Moçambique não reconquistará Cabo Delgado sem ajuda, diz analista

A recaptura de Cabo Delgado, província de Moçambique tomada por militantes do EI (Estado Islâmico), não será possível sem ajuda externa. A análise é do pesquisador do movimento jihadista sunita, Tore Hamming, ao portal Lawfare.

A primeira investida do Exército moçambicano contra os insurgentes do EI aconteceu na cidade portuária de Mocímboa da Praia, em agosto de 2020. Sem sucesso, os militantes tomaram parte das armas e mataram cerca de 20 soldados.

Desde então, a violência é crescente na região. Mais de 565 mil pessoas já deixaram a província, rica em gás natural. O terror gerado pelos militantes, que recrutam jovens sem perspectivas, soma dois mil mortos.

Moçambique não reconquistará Cabo Delgado sem ajuda externa, diz analista
Crianças refugiadas dos ataques de insurgentes do Estado Islâmico em Metuge, Cabo Delgado, em dezembro de 2020 (Foto: Unicef/Mauricio Bisol)

O número, porém, pode se multiplicar para dezenas de milhares, como alertaram agências humanitárias à Reuters. Em um dos casos de brutalidade, 50 pessoas foram decapitadas em um campo de futebol, em novembro.

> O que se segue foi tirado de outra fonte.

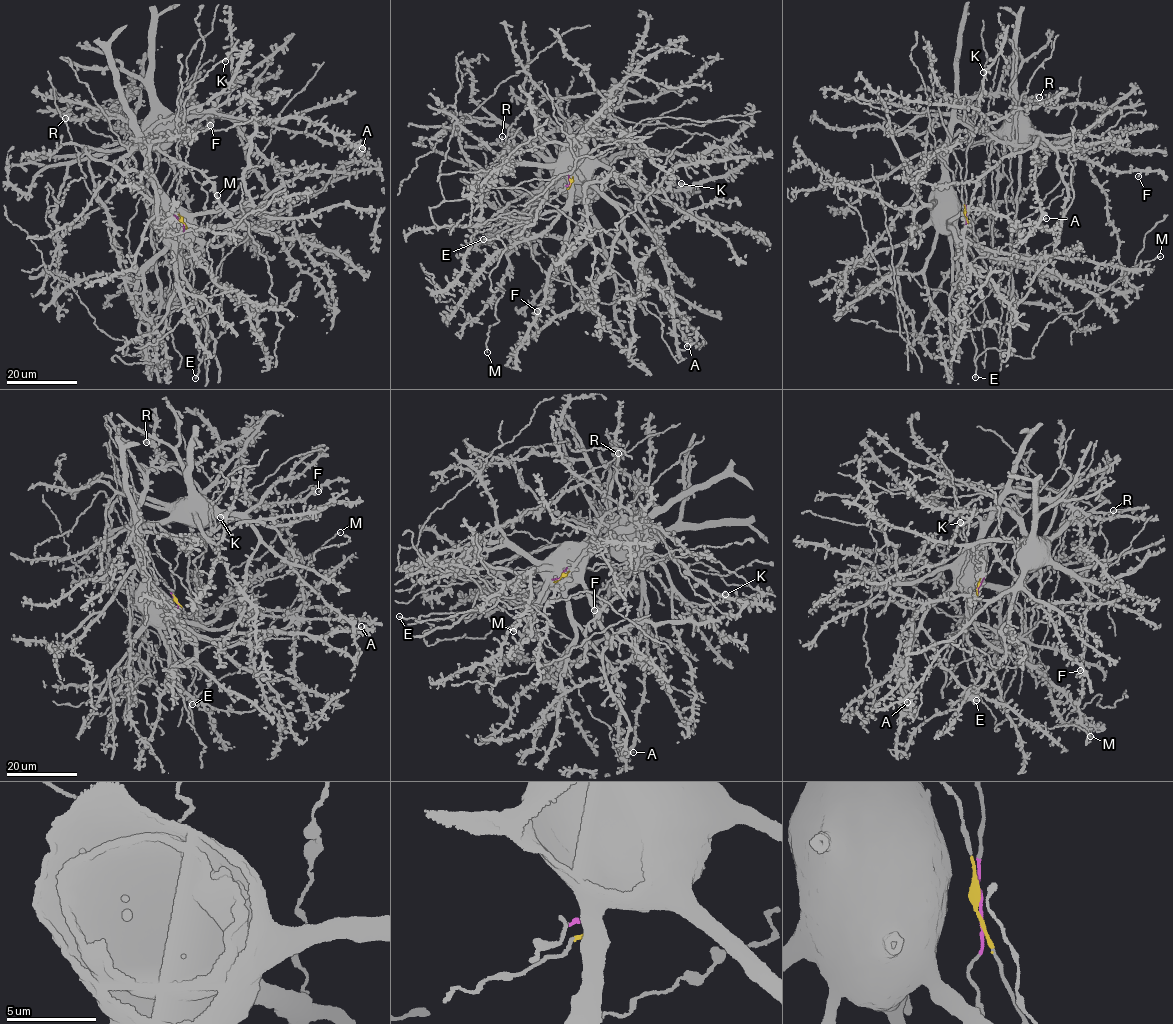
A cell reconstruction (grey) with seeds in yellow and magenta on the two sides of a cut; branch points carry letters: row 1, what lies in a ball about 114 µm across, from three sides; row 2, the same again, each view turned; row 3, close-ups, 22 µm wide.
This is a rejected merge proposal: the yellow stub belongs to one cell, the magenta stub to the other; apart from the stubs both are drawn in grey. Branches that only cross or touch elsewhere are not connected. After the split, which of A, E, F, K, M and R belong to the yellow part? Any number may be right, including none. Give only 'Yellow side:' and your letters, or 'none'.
Yellow side: A, K

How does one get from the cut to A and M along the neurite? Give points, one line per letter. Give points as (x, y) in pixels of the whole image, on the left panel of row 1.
A: (181, 222), (183, 275), (164, 307), (148, 212), (148, 149), (185, 119), (268, 122), (363, 148)
M: (182, 222), (202, 304), (201, 359), (211, 336), (225, 332), (218, 282), (223, 252), (211, 216), (217, 195)

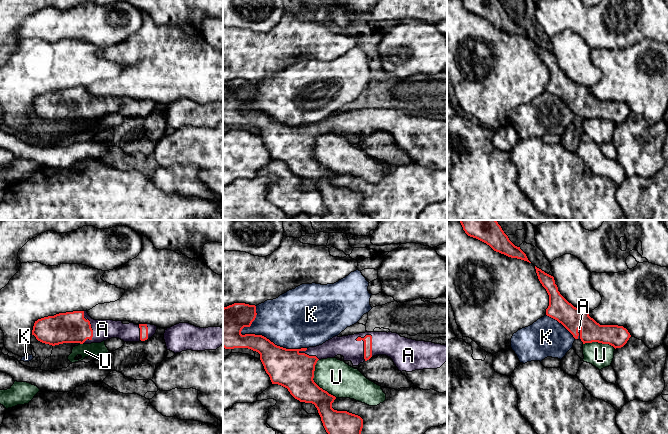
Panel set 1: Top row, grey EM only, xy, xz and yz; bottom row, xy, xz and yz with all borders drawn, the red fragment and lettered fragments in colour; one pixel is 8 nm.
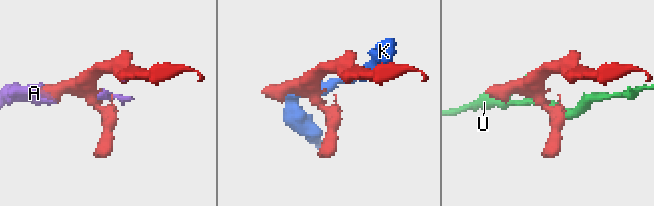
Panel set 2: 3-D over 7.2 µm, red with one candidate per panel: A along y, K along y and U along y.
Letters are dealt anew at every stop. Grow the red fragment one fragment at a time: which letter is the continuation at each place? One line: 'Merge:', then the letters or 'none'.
Merge: A

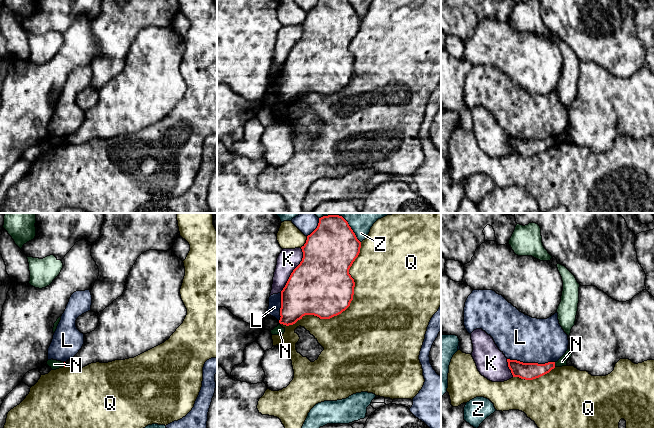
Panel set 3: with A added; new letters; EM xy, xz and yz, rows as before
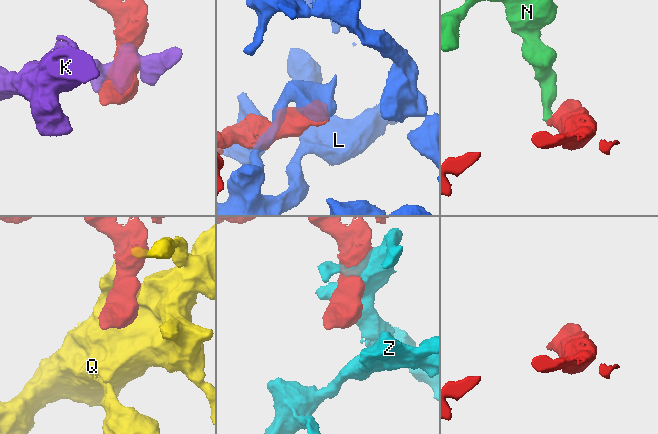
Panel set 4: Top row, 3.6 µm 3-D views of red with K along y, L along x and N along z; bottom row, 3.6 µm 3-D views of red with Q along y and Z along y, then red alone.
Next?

Para Hamming, a tomada de Cabo Delgado é, até agora, um case de sucesso do EI. Enfraquecido em 2016, insurgentes voltaram a se reunir e demonstram sua capacidade de atrair milícias locais, fornecer plataformas de organização e, em troca, lucrar com seus ataques.

Forças do exterior

A extrema desigualdade social, as tensões étnicas, a grande população jovem do país – 45% tem entre 15 e 35 anos – e o alto desemprego (cerca de 80%) impulsionam o conflito em Moçambique.

“O problema a curto prazo, porém, é que o exército moçambicano simplesmente não está à altura da tarefa de combater sozinho os militantes”, aponta Hamming.

A falta de treinamento adequado já gera denúncias de atrocidades contra civis e o governo passou a contar com milícias locais para compensar as deficiências. Maputo também já busca auxílio estrangeiro com os mercenários russos Wagner Group, acusados de crimes de guerra na Líbia.

Moçambique não reconquistará Cabo Delgado sem ajuda externa, diz analista
Imagem divulgada pelo Estado Islâmico após tomada de controle da cidade portuária de Mocímboa da Praia, em Moçambique (Foto: Reprodução)

Países como a Tanzânia, África do Sul, Portugal, EUA e Reino Unido já estão em negociação, mas não há qualquer intervenção até o momento. “No Ocidente, é provável que haja pouco interesse político em engajar-se militarmente”, disse Hamming.

Os países se voltarão à Moçambique caso os estragos ameacem os interesses ocidentais e saiam do âmbito local ou regional. A suspensão de um projeto de extração de gás liquefeito da empresa francesa de energia Total pode ser um motivo.

Insurgência do EI

O EI ganhou espaço em Moçambique por meio do grupo islâmico Ahlu Sunnah wa-l-Jama’ah, também conhecido como Al-Shabab – sem relação com a agremiação filiada à Al-Qaeda da Somália.

Historiadores estimam que o grupo – hoje conhecido como Estado Islâmico de Moçambique – surgiu como uma seita islâmica em 2007. À época, o grupo se opunha às instituições educacionais formais, orar apenas três vezes ao dia e vestindo sapatos.

Isolada por alguns anos, em 2015 passou a construir escolas e suas próprias mesquitas, onde incentivou o proselitismo e passou a oferecer educação à população local, inclusiva às mulheres.

Moçambique não reconquistará Cabo Delgado sem ajuda externa, diz analista
Famílias refugiadas após conflitos de insurgentes do EI em Cabo Delgado, Moçambique, em dezembro de 2020 (Foto: UN Photo/Mauricio Bisol)

Em consequência, o grupo se popularizou e acabou gerando novos confrontos com as entidades muçulmanas da região, que mantinham os costumes tradicionais do Islã.

Um queixa de líderes comunitários de Mocímboa da Praia, em outubro de 2017, resultou na prisão de 30 membros do grupo e foi o estopim para uma conflituosa relação que culminaria no encontro com o Estado Islâmico poucos anos depois.

Trinta ataques se seguiram desde 2017 até a primeira tomada de Mocímboa da Praia, em março de 2020. Em agosto, um novo ataque concretizou a união dos dois grupos: Al-Shabab e EI. Em um rebranding, o grupo local dedicou sua lealdade ao grupo.